→ **Problem statement**: Repeat every line of the data exactly; no picture belongs in the copy.

→ **Data provided**:
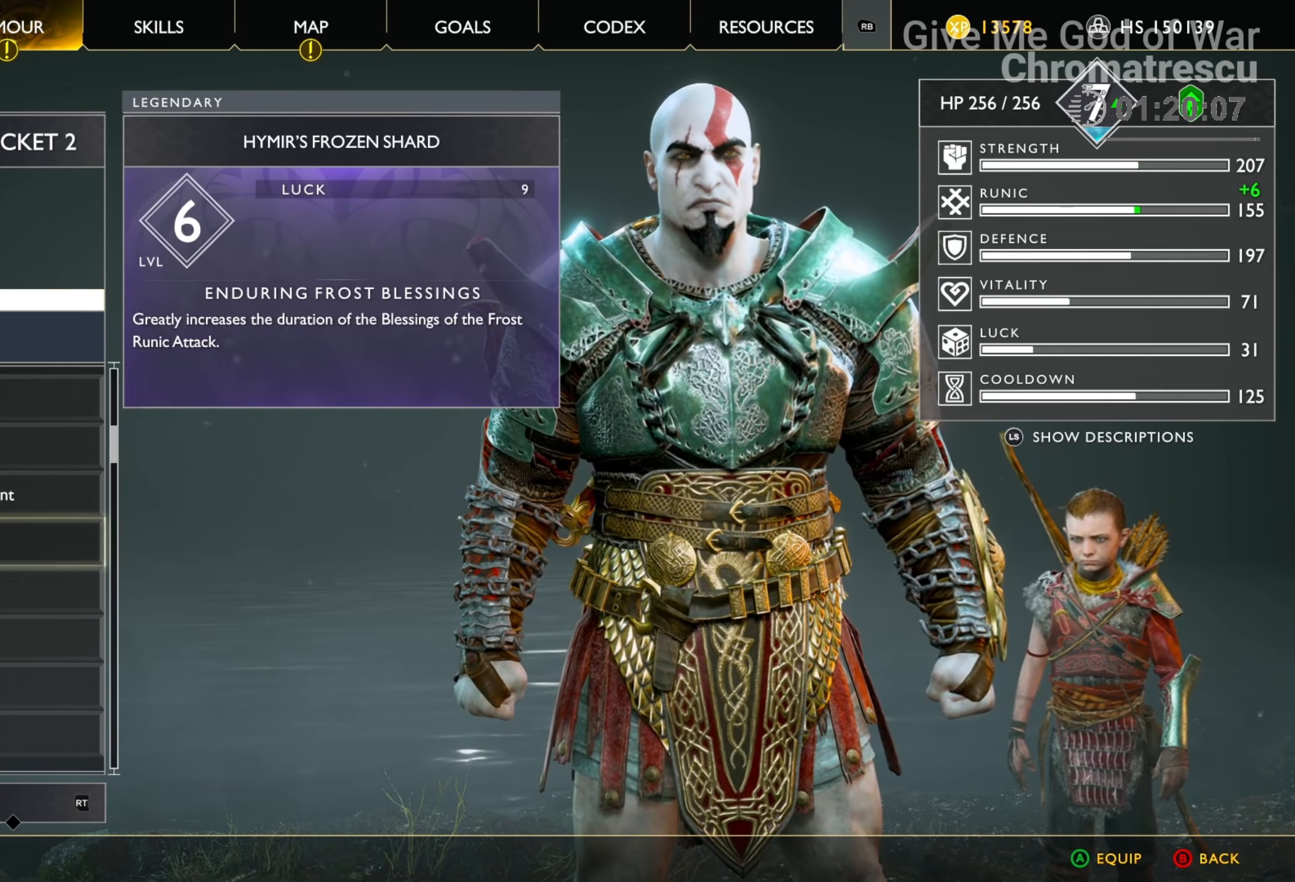
{"buttons": ["DPAD_UP"], "left_stick": "center", "right_stick": "center", "events": []}
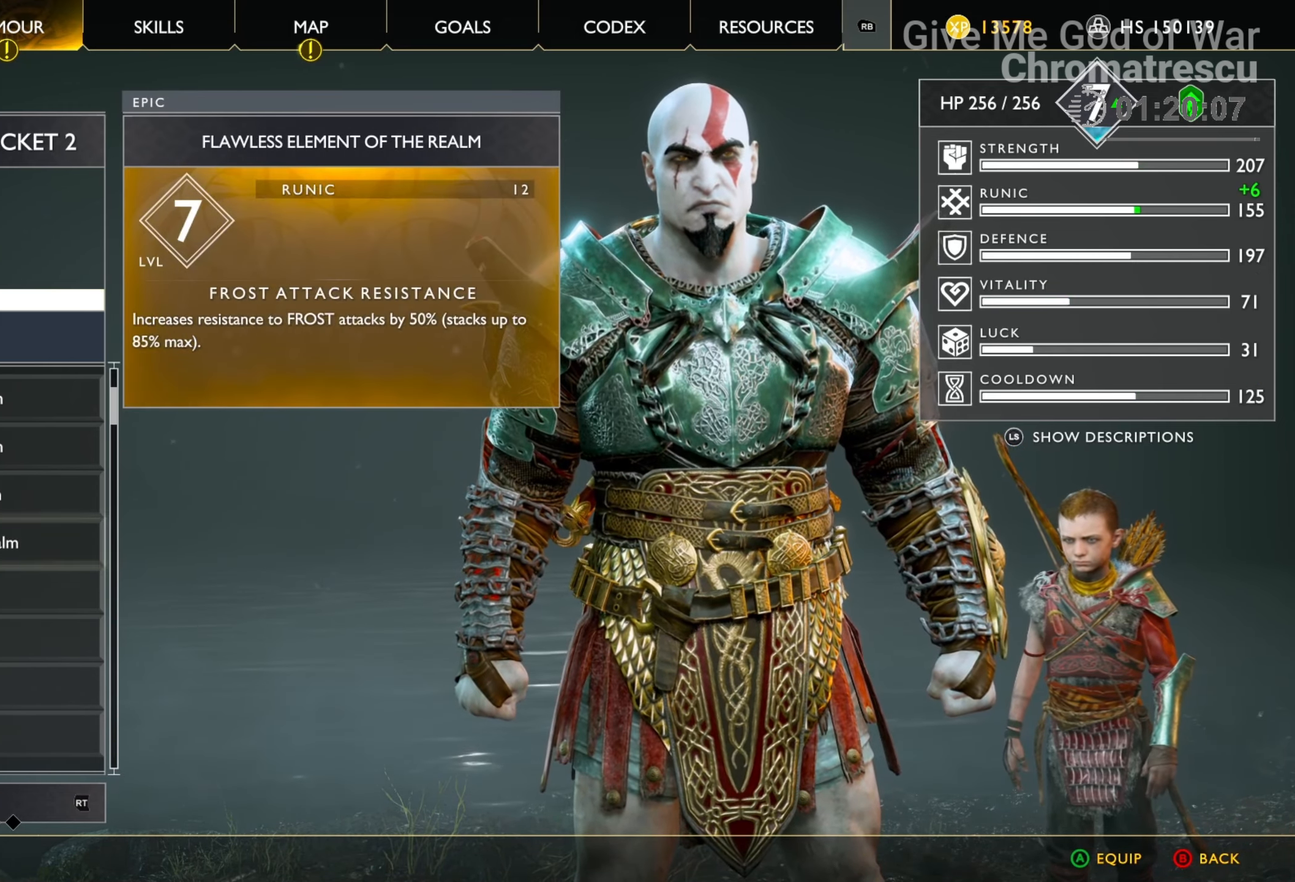
{"buttons": [], "left_stick": "center", "right_stick": "center", "events": [[136, "DPAD_UP", "up"], [306, "DPAD_UP", "down"], [424, "DPAD_UP", "up"]]}
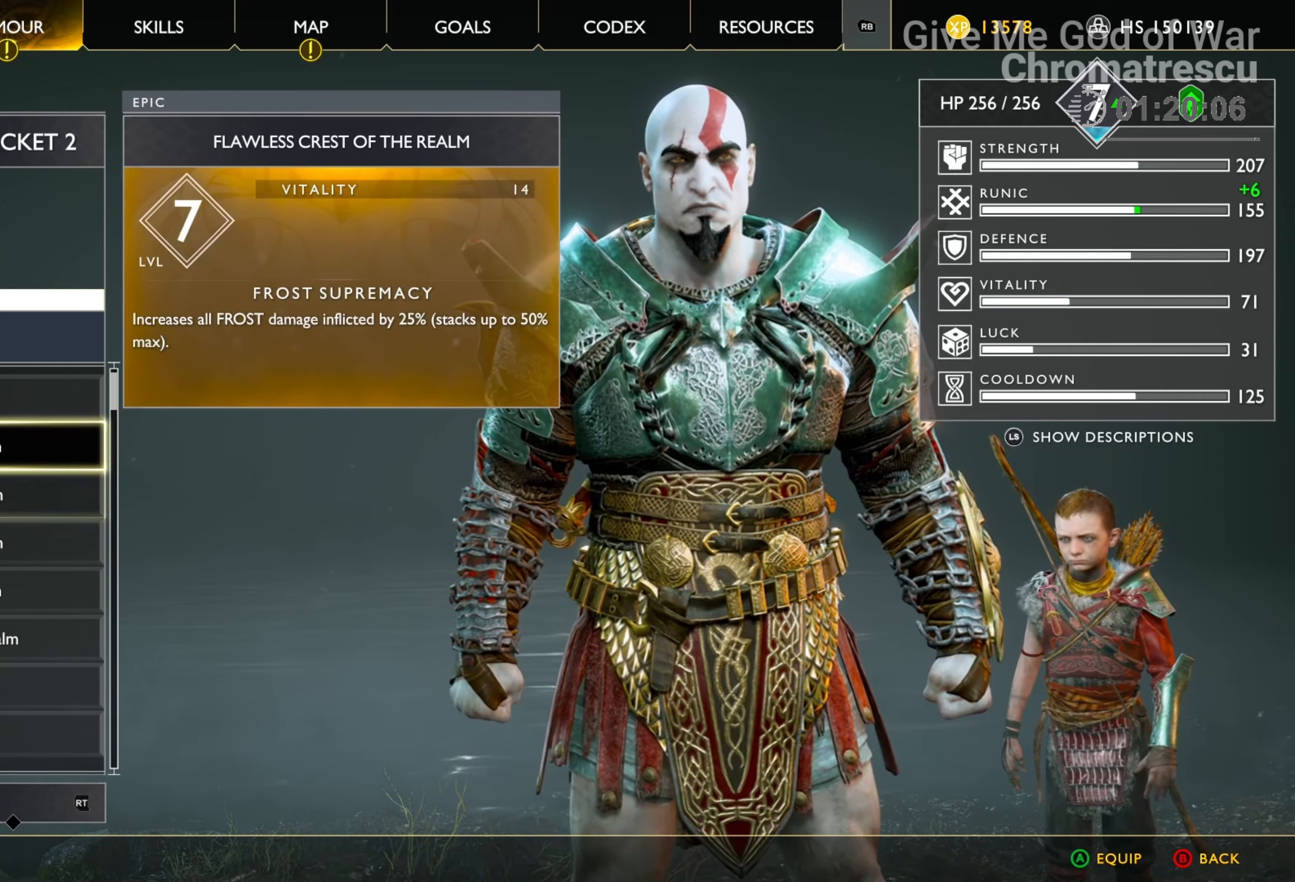
{"buttons": ["DPAD_DOWN"], "left_stick": "center", "right_stick": "center", "events": [[220, "DPAD_DOWN", "down"]]}
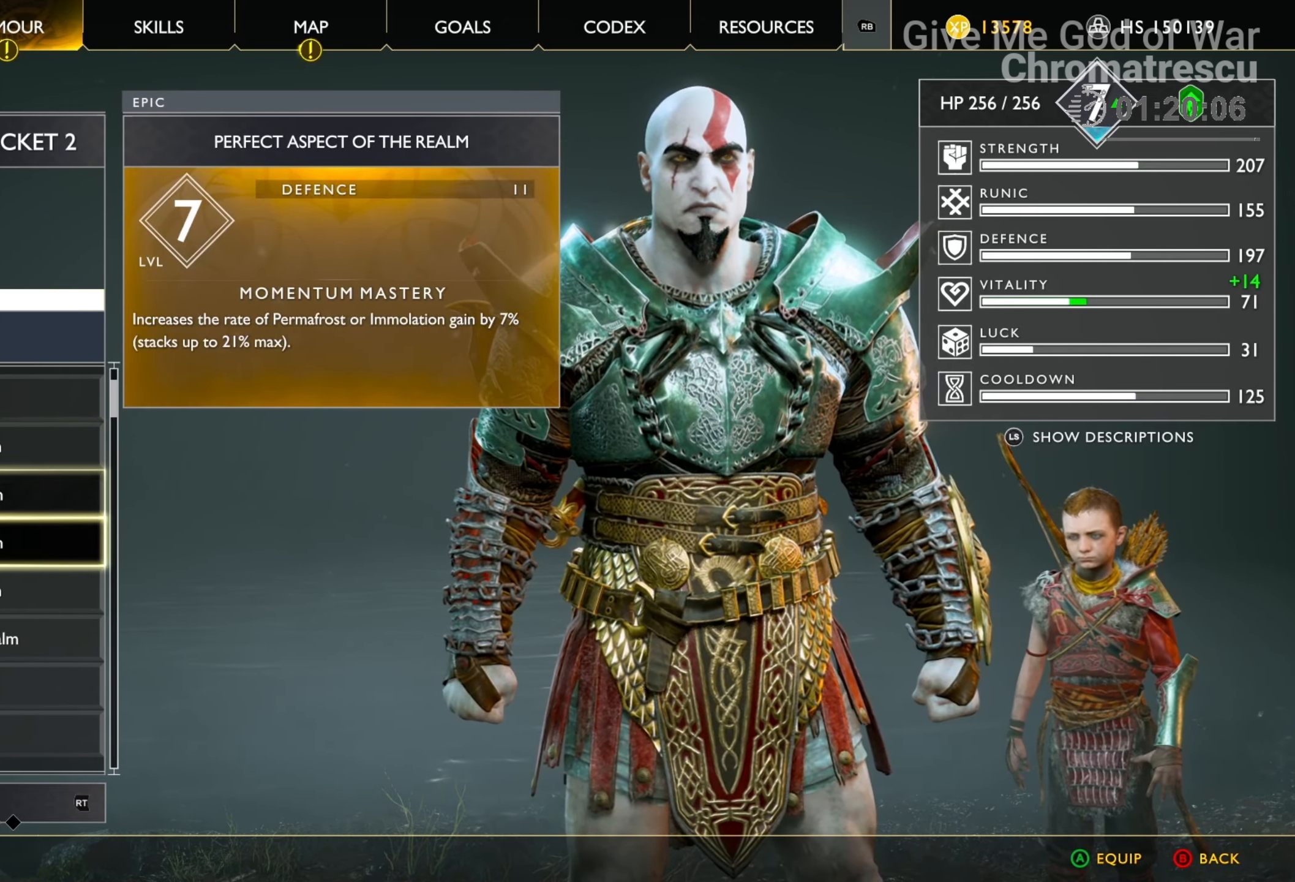
{"buttons": ["DPAD_DOWN"], "left_stick": "center", "right_stick": "center", "events": [[17, "DPAD_DOWN", "up"], [272, "DPAD_DOWN", "down"], [340, "DPAD_DOWN", "up"], [475, "DPAD_DOWN", "down"]]}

→ **Answer box**:
{"buttons": ["DPAD_UP"], "left_stick": "center", "right_stick": "center", "events": []}
{"buttons": [], "left_stick": "center", "right_stick": "center", "events": [[136, "DPAD_UP", "up"], [306, "DPAD_UP", "down"], [424, "DPAD_UP", "up"]]}
{"buttons": ["DPAD_DOWN"], "left_stick": "center", "right_stick": "center", "events": [[220, "DPAD_DOWN", "down"]]}
{"buttons": ["DPAD_DOWN"], "left_stick": "center", "right_stick": "center", "events": [[17, "DPAD_DOWN", "up"], [272, "DPAD_DOWN", "down"], [340, "DPAD_DOWN", "up"], [475, "DPAD_DOWN", "down"]]}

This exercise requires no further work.